Est-il vraiment étonnant que Claude Henrion m’ait grillé la politesse pour écrire l’article qui suit, extrait de Comprendre demain, lequel correspond absolument à ce que j’allais écrire, au style près ? La réponse est évidemment négative, et c’est heureux. Claude m’a évité la perte d’une heure de ma vie en « s’y collant ». Chacun son pensum. Mais puisqu’il en a retiré la substantifique moelle, nous le remercions. Et, très franchement, entre trois minutes de lecture de Claude et des mois d’hallucinations gouvernementales, je sais où trouver mon miel. Il va être temps d’en enduire les bulletins de vote.
A. S.
Pourquoi s’entêtent-ils ?
Et voilà. Encore une longue heure où il nous a fallu écouter les divagations, cent fois ressassées, de l’équipe de bras cassés (mais têtus !) qui sont aux manettes. On a l’impression qu’ils n’apprennent rien de leurs échecs, ce qui est inquiétant, s’agissant de gens qui se sont arrogé tant de pouvoirs, indus, immérités et dont ils prouvent chaque jour qu’ils sont indignes : ils pataugent… en se cachant derrière un air autoritaire aussi convaincant que leur nullité foncière… Finalement, ne seraient-ils pas tyranniques à proportion de leur doute de ce qu’ils disent ? Notre grand Chef a tout de même précisé, hier : “nous prendrons toutes les décisions qui devront être prises” (sic !), ce qui a rassuré tout le monde. Ouf ! On a eu peur !

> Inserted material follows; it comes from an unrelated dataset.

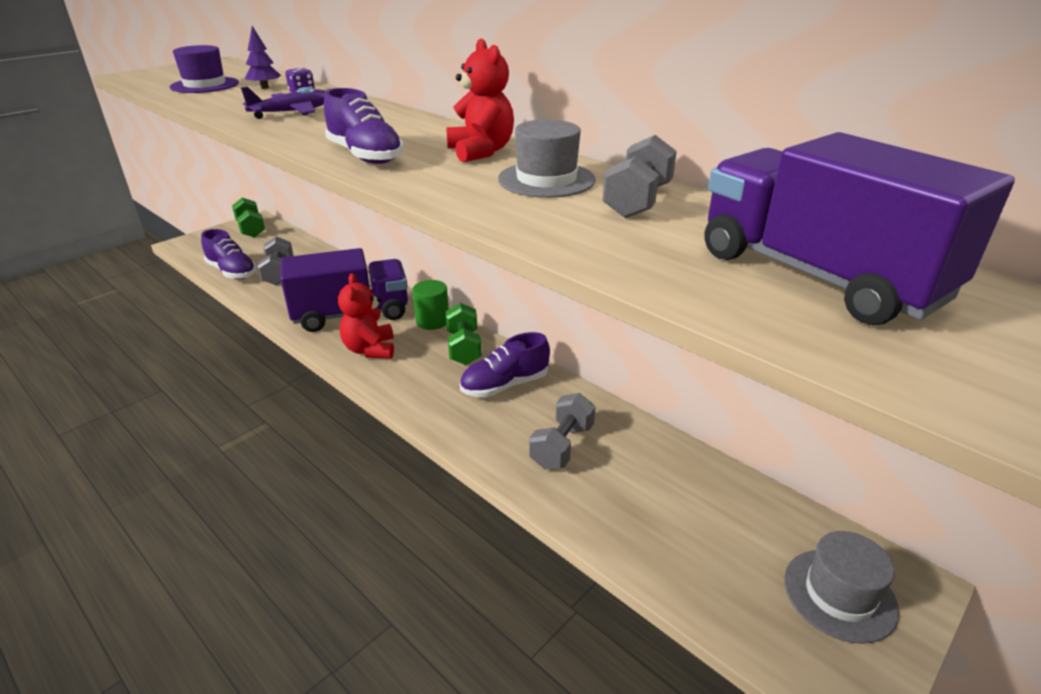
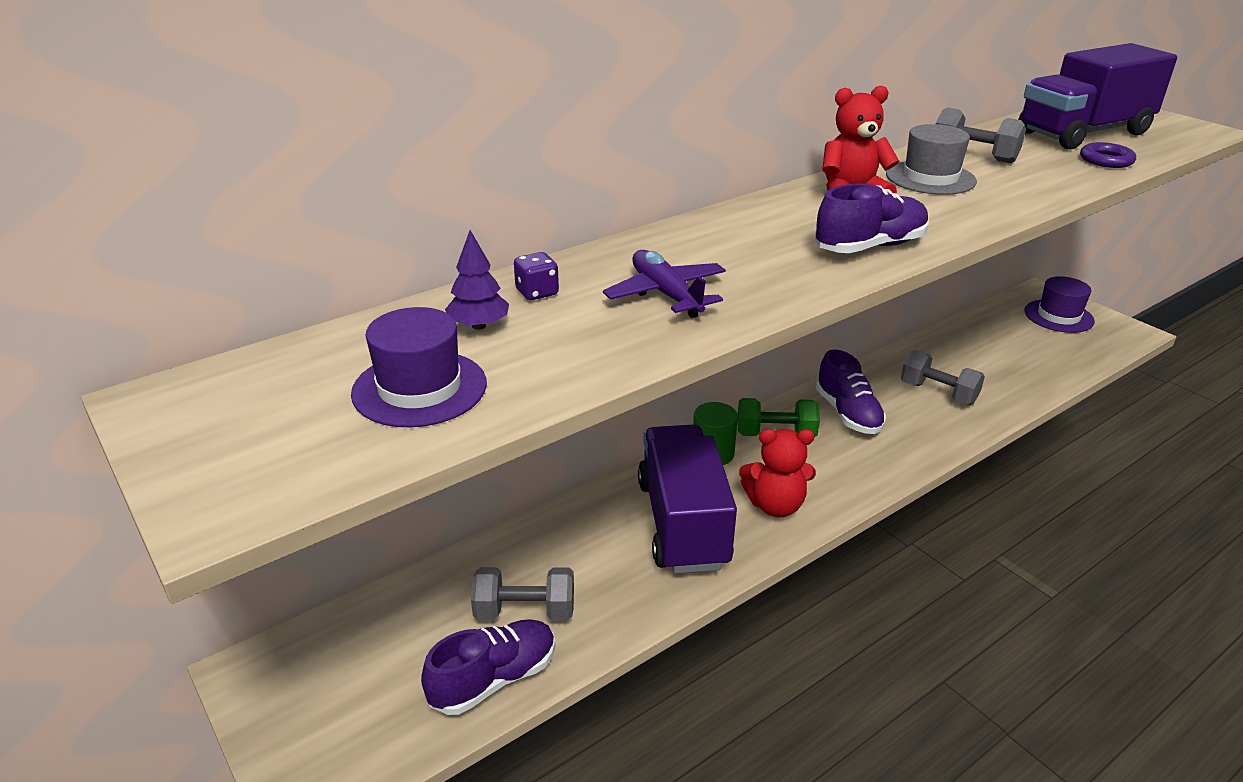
camera: 80 degrees left, 0 degrees up
(251, 229) = (292, 675): green dumbbell -> none
(687, 278) = (1106, 160): none -> purple ring
(839, 594) = (1058, 316): grey hat -> purple hat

Je me suis inspiré des travaux que mène l’épidémiologiste Alice Desbiolles, auteur, en septembre dernier d’un excellent ’‘l’Eco-anxiété : vivre sereinement dans un monde abîmé’’ (Fayard) sur un tout autre sujet, pour répondre à une question totalement passée sous silence alors qu’elle est fondamentale : “Et si le grand coupable de tous nos malheurs en cascade (le virus lui-même, mais aussi et surtout les dégâts immenses faits à notre Nation, à notre économie, à nos enfants, à nos vieux, à nos actifs, à nos entrepreneurs… et à notre futur, compromis pour des décennies) était le fait que nos dirigeants sans expérience, dans leur nullité encyclopédique, se sont accrochés à un modèle… qui n’était pas le bon ?”.

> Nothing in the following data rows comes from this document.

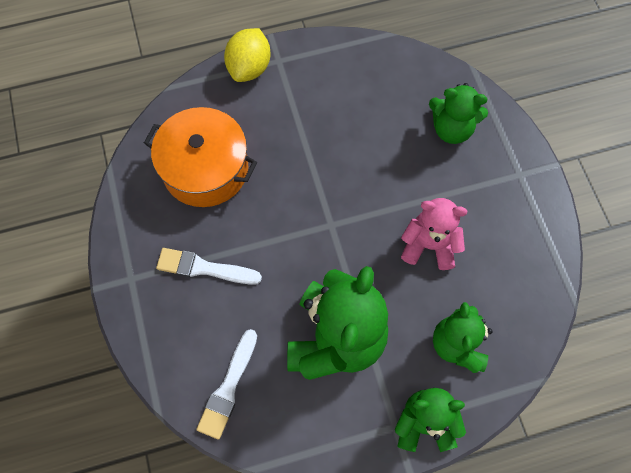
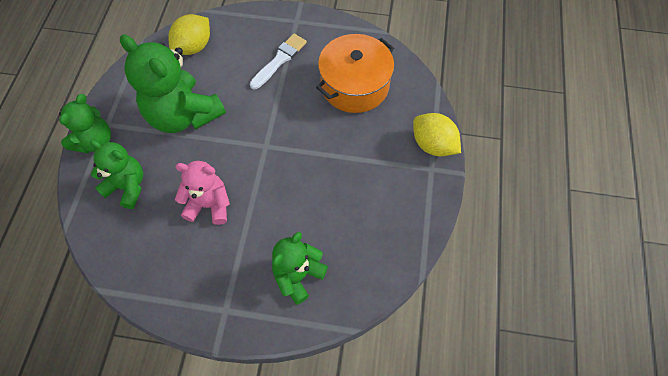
camera: 115 degrees right, 5 degrees down
(228, 388) = (194, 47): white brush -> yellow lemon
(429, 245) = (209, 205): pink teddy bear -> pink teddy bear turned 120 degrees counterclockwise

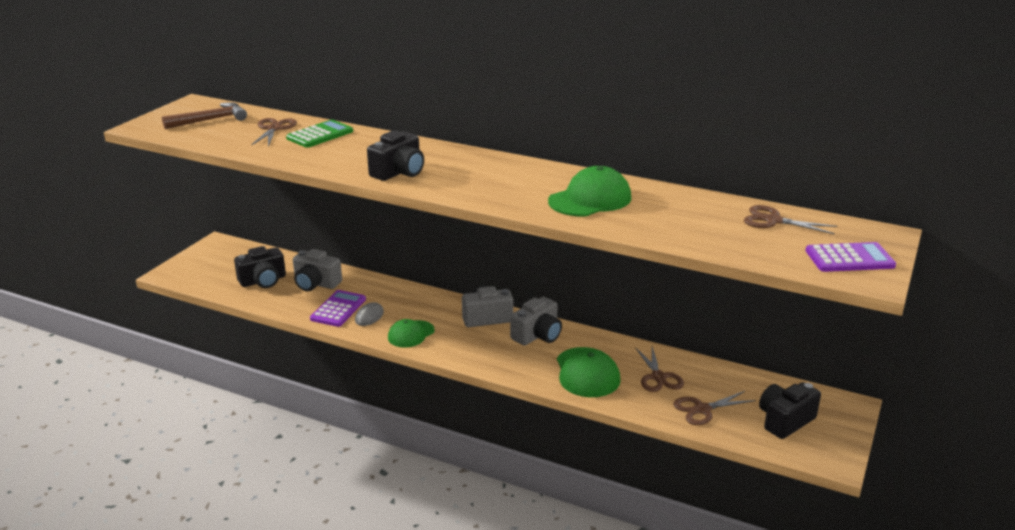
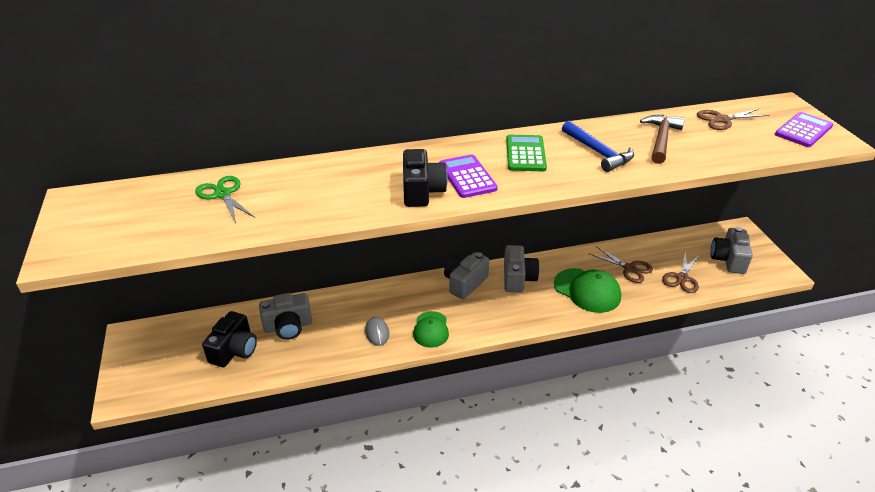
camera: 40 degrees left, 10 degrees up
(210, 120) = (132, 212): brown hammer -> brown hammer (661, 139)
(274, 129) = (223, 194): brown scissors -> green scissors
(320, 135) = (282, 182): green calculator -> green calculator (525, 154)
(338, 309) = (342, 340): purple calculator -> purple calculator (467, 177)
(590, 199) = (598, 152): green cap -> blue hammer
(785, 421) = (728, 260): black camera -> grey camera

Dès le début des conséquences du “mariage pour tous” entre un pangolin et une chauve-souris, nos nuls multi-diplômés mais sans la moindre sagesse et sans la moindre jugeote, ayant décidé qu’on était en présence d’une pandémie (le mot pèse lourd, c’est certain !), se sont accrochés à un “modèle” bio-médical qui était porté et promu par des modéliseurs d’épidémies, des infectiologues et des réanimateurs-urgentistes, aussitôt promus “Experts” par des énarques sans le plus petit don naturel pour la réflexion, la remise en cause, la recherche de progrès : un énarque, ça SAIT, par définition, et ça n’éprouve donc jamais le besoin de se demander si ce qu’il sait (ou croit savoir) est adapté au problème à résoudre.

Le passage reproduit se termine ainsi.